── Source document ──
Chondroitin Sulfate-Coated DNA-Nanoplexes Enhance Transfection Efficiency by Controlling Plasmid Release from Endosomes: A New Insight into Modulating Nonviral Gene Transfection

Hongji Yan, Oommen P. Oommen, Di Yu, Joens Hilborn, Hong Qian, Oommen P. Varghese

    Research output: Contribution to journalArticleScientificpeer-review

    30 Citations (Scopus)

    Abstract

    Degradation of plasmid DNA (pDNA) in the endosome compartment and its release to the cytosol are the major hurdles for efficient gene transfection. This is generally addressed by using transfection reagents that can overcome these limitations. In this article, the first report is presented which suggests that controlling the release of pDNA from endosome is the key for achieving efficient transfection. In this study, chondroitin sulfate (CS)-coated DNA-nanoplexes are developed using a modular approach where CS is coated post-pDNA/PEI nanoplex formation. To ensure good stability of the nanoplexes, imine/enamine chemistry is exploited by reacting aldehyde-modified chondroitin sulfate (CS-CHO) with free amines of pDNA/PEI complex. This supramolecular nanocarrier system displays efficient cellular uptake, and controlled endosomal pDNA release without eliciting any cytotoxicity. On the contrary, burst release of pDNA from endosome (using chloroqine) results in significant reduction in gene expression. Unlike pDNA/PEI-based transfection, the nanoparticle design presented here shows exceptional stability and gene transfection efficiency in different cell lines such as human colorectal cancer cells (HCT116), human embryonic kidney cells (HEK293), and mouse skin-derived mesenchymal stem cells (MSCs) using luciferase protein as a reporter gene. This new insight will be valuable in designing next generation of transfection reagents.
───
> _Required actions_
**A)** From the abstract, return the passage between "Chondroitin Sulfate-Coated DNA-Nanoplexes" and "30 Citations (Scopus)", inclusive.
**B)** According to the abstract, what happens to gene expression when pDNA undergoes burst release from the endosome?
**C)** Condense the abstract's paragraph beginning "Degradation of plasmid DNA" into a bulleted list that keeps its main facts.
Rely only on the abstract for what follows.
── Data section ──
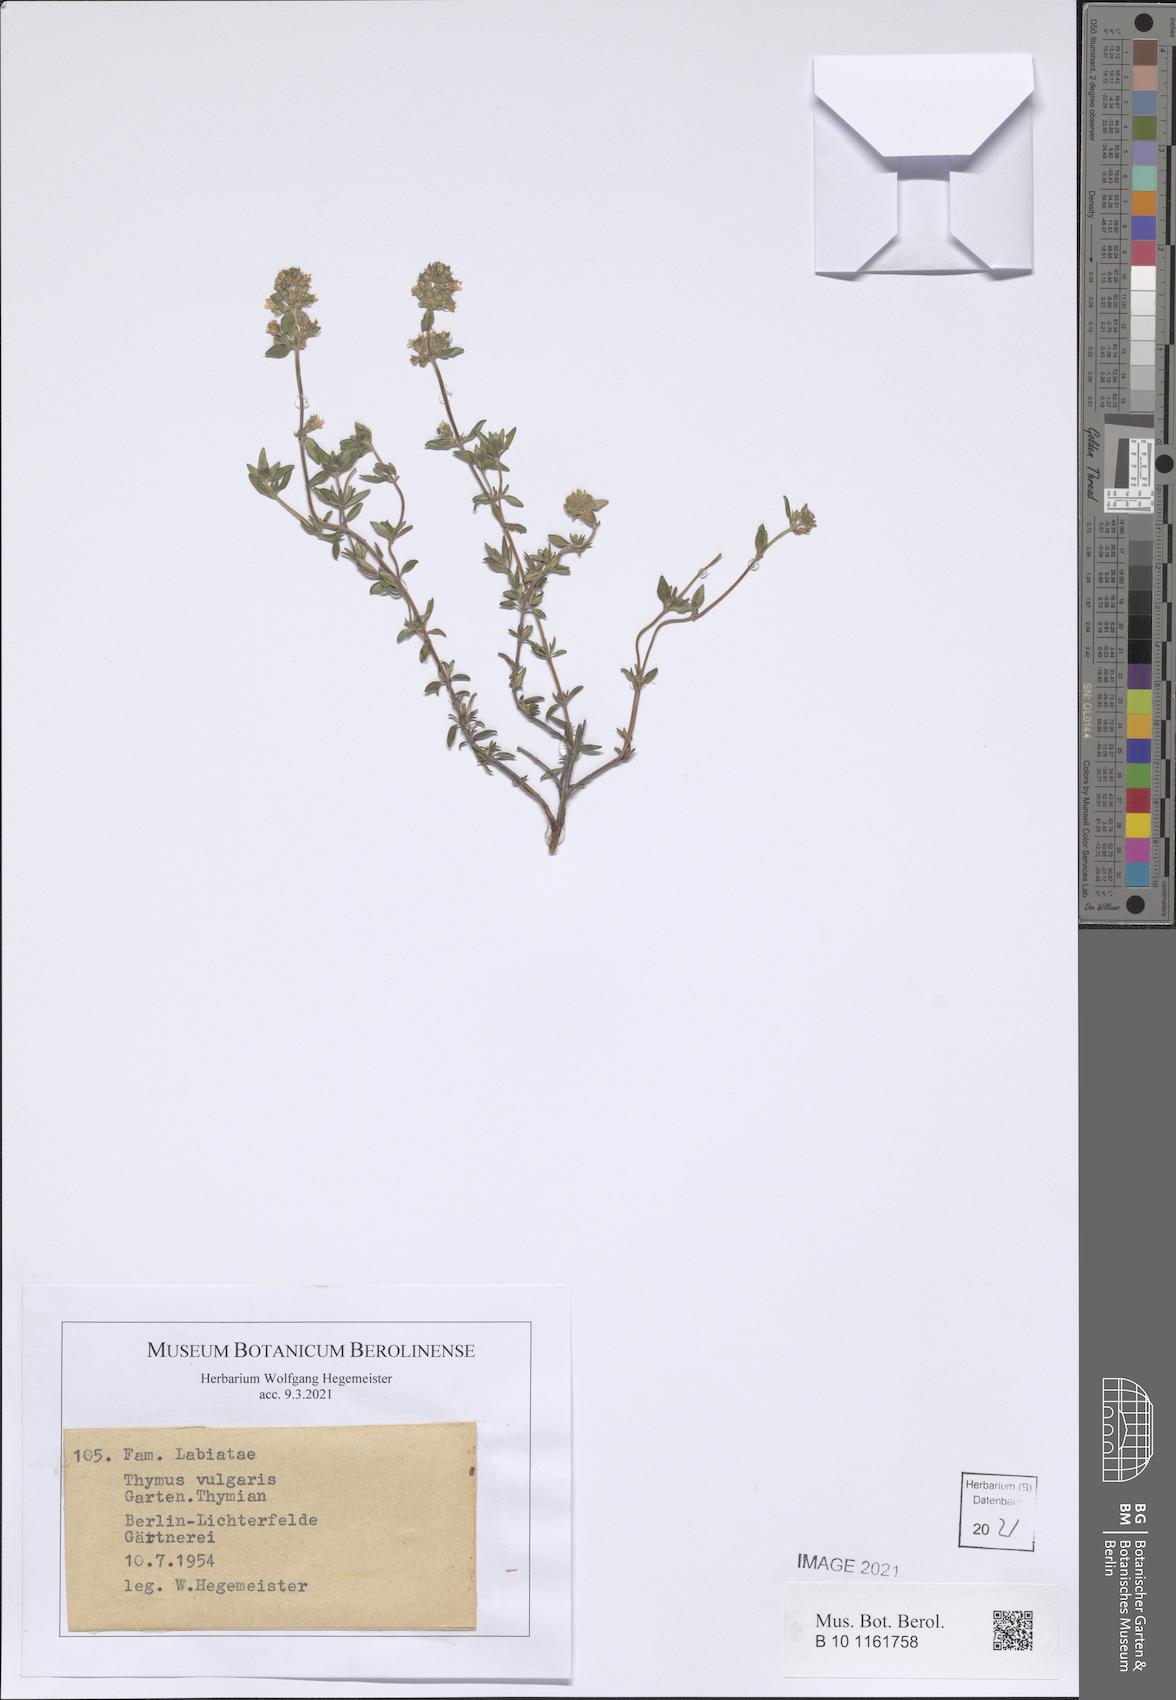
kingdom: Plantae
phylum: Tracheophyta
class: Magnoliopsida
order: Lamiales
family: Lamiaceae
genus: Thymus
───
── Data section ──
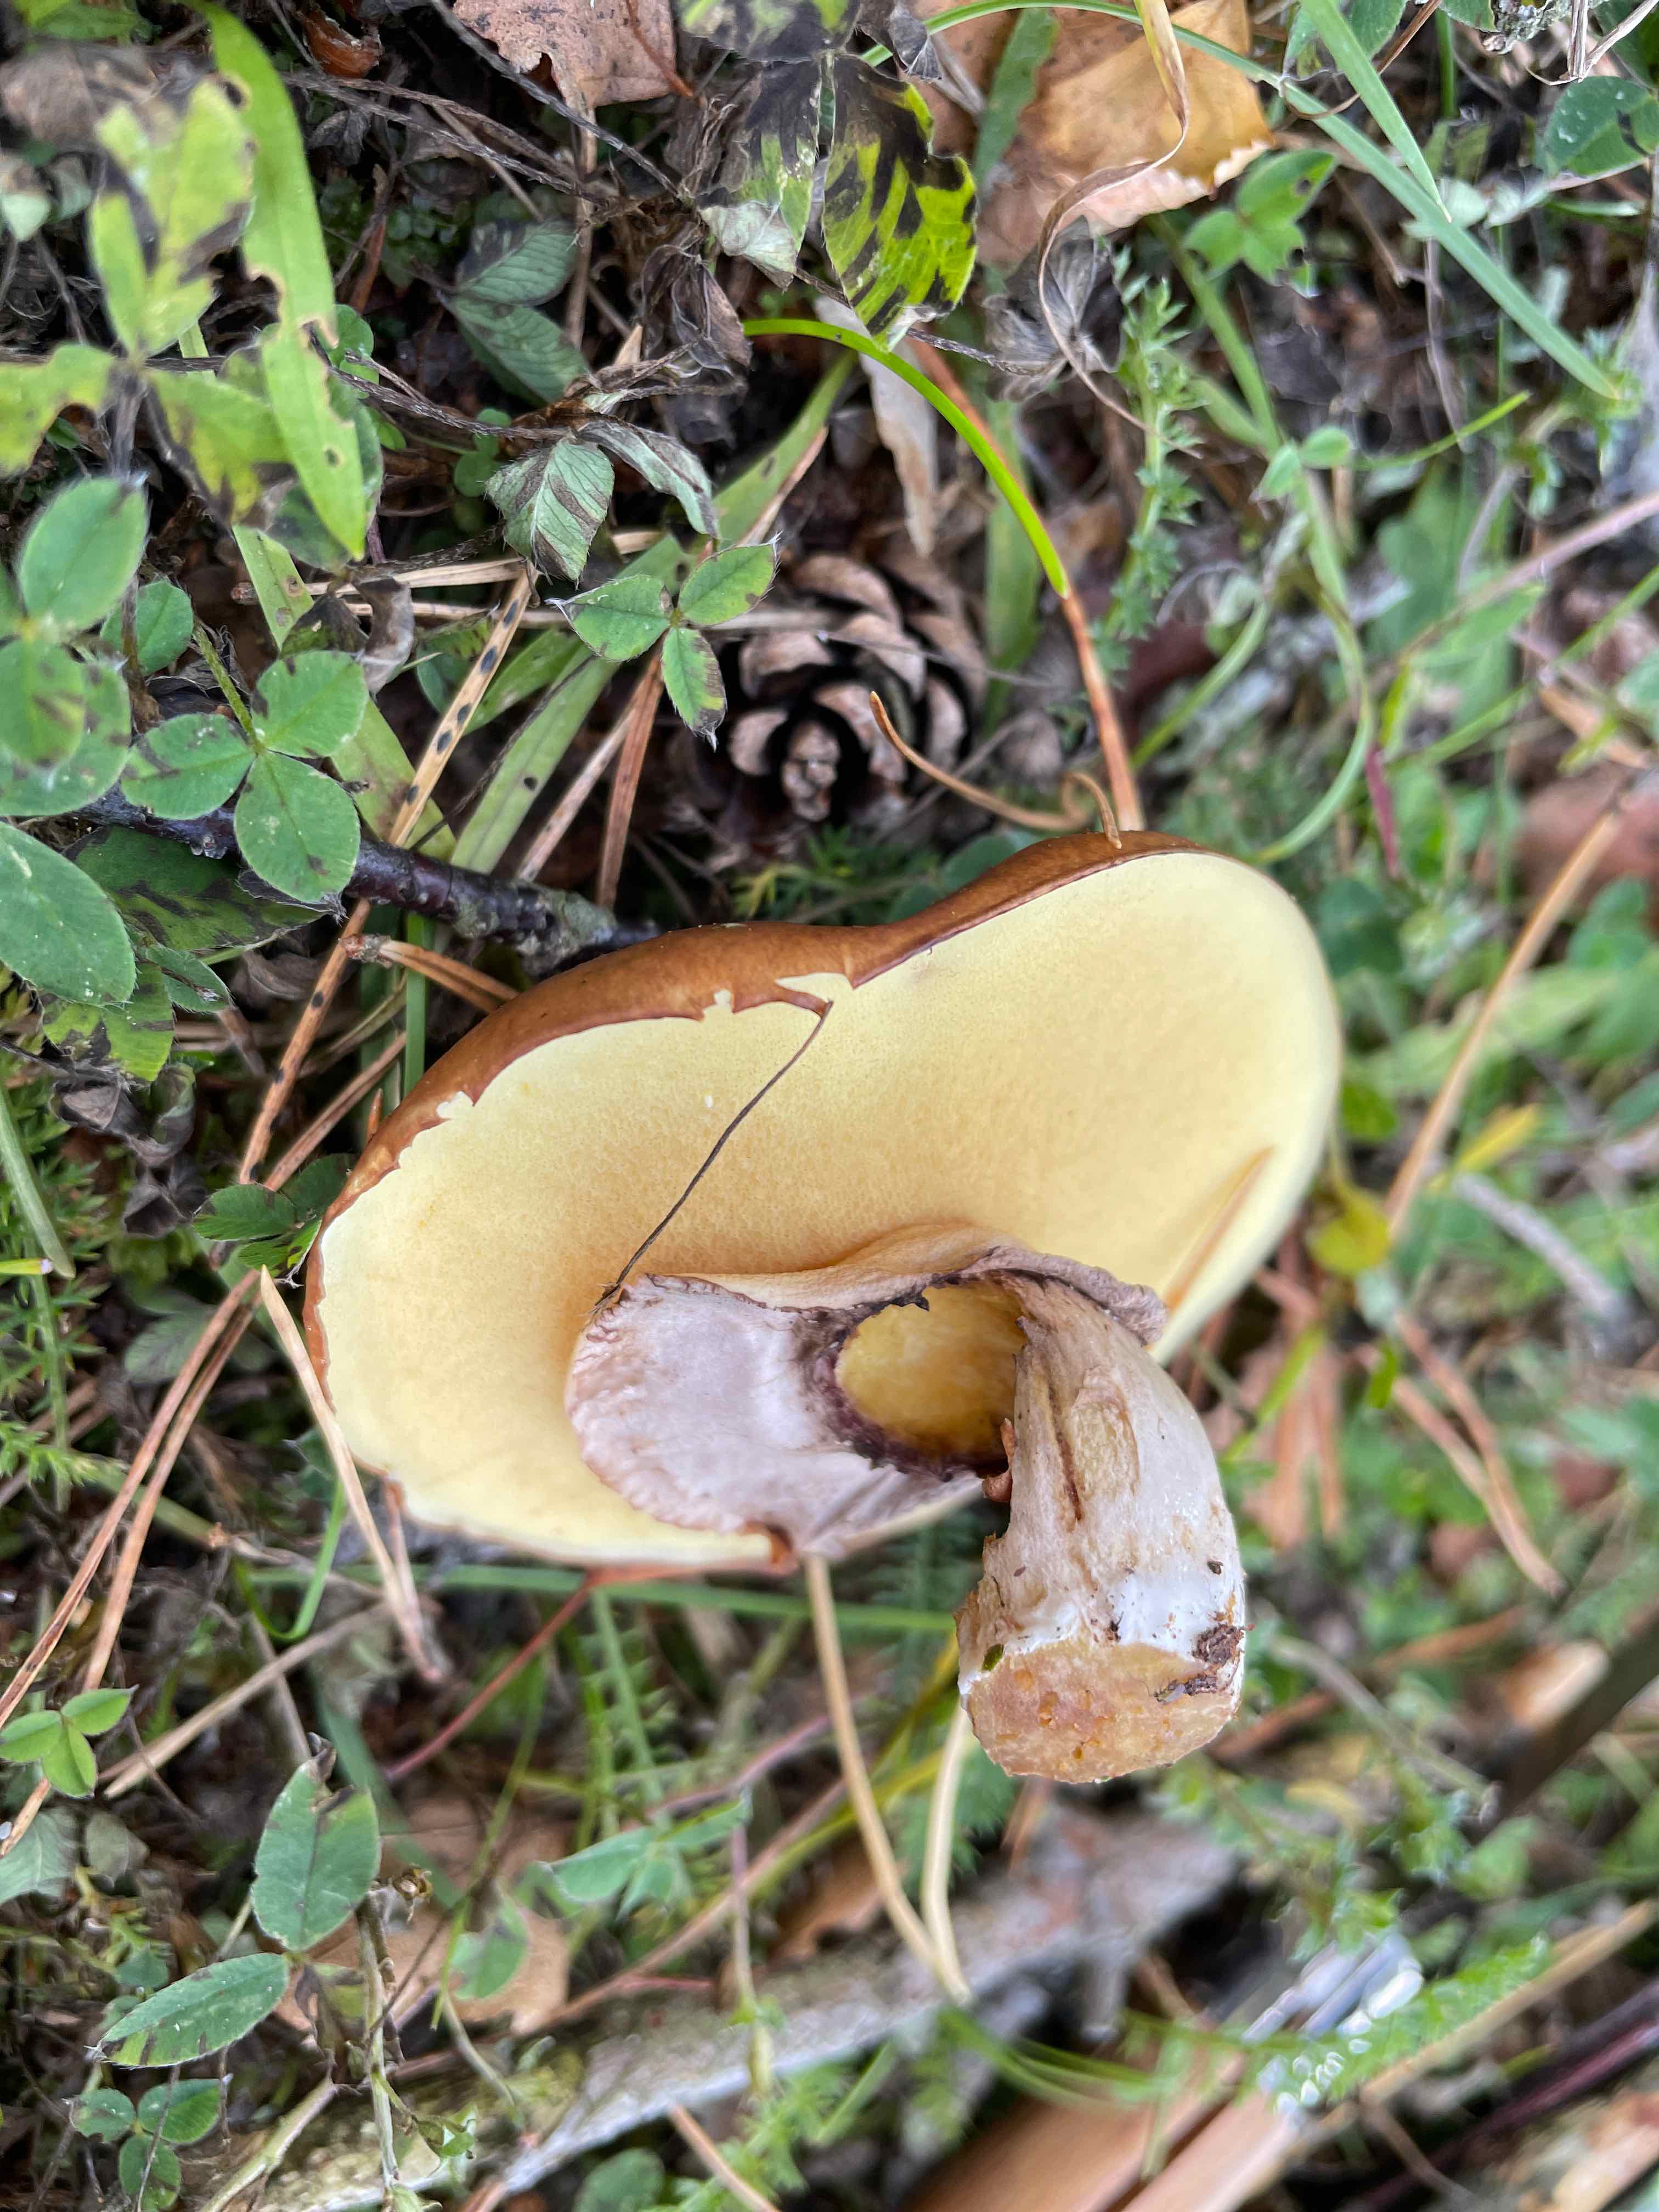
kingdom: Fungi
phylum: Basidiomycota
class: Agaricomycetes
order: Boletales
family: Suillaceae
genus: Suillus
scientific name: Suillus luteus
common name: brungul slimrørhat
───
> _Answers for the exercise_
**A)**
Chondroitin Sulfate-Coated DNA-Nanoplexes Enhance Transfection Efficiency by Controlling Plasmid Release from Endosomes: A New Insight into Modulating Nonviral Gene Transfection

Hongji Yan, Oommen P. Oommen, Di Yu, Joens Hilborn, Hong Qian, Oommen P. Varghese

    Research output: Contribution to journalArticleScientificpeer-review

    30 Citations (Scopus)

**B)** Gene expression is significantly reduced.

**C)**
- Degradation of pDNA in the endosome and its release to the cytosol are the major hurdles for efficient gene transfection. These are usually addressed with transfection reagents.
- This is presented as the first report suggesting that controlling pDNA release from the endosome is key to efficient transfection.
- CS-coated DNA-nanoplexes are made with a modular approach: CS is coated after the pDNA/PEI nanoplex forms.
- For stability, aldehyde-modified CS (CS-CHO) reacts with free amines of the pDNA/PEI complex through imine/enamine chemistry.
- The system shows efficient cellular uptake and controlled endosomal pDNA release, with no cytotoxicity.
- Burst release of pDNA from the endosome significantly reduces gene expression.
- Unlike pDNA/PEI-based transfection, the design shows exceptional stability and transfection efficiency in HCT116, HEK293, and mouse skin-derived MSCs. Luciferase protein served as the reporter gene.
- The insight should help in designing the next generation of transfection reagents.